START Data for this exercise

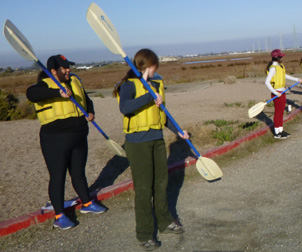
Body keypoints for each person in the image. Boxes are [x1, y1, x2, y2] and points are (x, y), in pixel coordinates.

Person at [114, 49, 189, 251]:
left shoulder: (156, 85)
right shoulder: (128, 85)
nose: (157, 70)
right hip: (137, 143)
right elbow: (125, 108)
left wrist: (179, 131)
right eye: (156, 66)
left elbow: (163, 116)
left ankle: (164, 222)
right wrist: (149, 97)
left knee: (161, 183)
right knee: (144, 188)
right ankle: (145, 234)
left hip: (157, 140)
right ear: (149, 65)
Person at [26, 55, 107, 230]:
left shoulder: (75, 81)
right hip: (55, 140)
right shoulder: (44, 85)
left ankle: (87, 204)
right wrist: (58, 92)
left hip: (79, 136)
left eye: (68, 67)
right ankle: (59, 215)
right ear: (53, 71)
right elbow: (31, 94)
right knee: (58, 176)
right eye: (64, 68)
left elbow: (87, 100)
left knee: (78, 173)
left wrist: (90, 111)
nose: (68, 70)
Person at [265, 49, 302, 139]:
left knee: (281, 112)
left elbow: (284, 75)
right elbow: (267, 82)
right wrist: (275, 93)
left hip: (282, 92)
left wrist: (296, 79)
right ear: (276, 57)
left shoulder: (280, 66)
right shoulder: (273, 68)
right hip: (277, 93)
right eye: (280, 56)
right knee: (278, 113)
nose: (282, 57)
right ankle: (277, 133)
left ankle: (280, 130)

END Data for this exercise

(What the task asks):
What must be returned is the line with "left hip: (79, 136)" plus every line after it to the end of the entries, exactly as they appear.

(Exercise result):
left hip: (79, 136)
left eye: (68, 67)
right ankle: (59, 215)
right ear: (53, 71)
right elbow: (31, 94)
right knee: (58, 176)
right eye: (64, 68)
left elbow: (87, 100)
left knee: (78, 173)
left wrist: (90, 111)
nose: (68, 70)
Person at [265, 49, 302, 139]:
left knee: (281, 112)
left elbow: (284, 75)
right elbow: (267, 82)
right wrist: (275, 93)
left hip: (282, 92)
left wrist: (296, 79)
right ear: (276, 57)
left shoulder: (280, 66)
right shoulder: (273, 68)
right hip: (277, 93)
right eye: (280, 56)
right knee: (278, 113)
nose: (282, 57)
right ankle: (277, 133)
left ankle: (280, 130)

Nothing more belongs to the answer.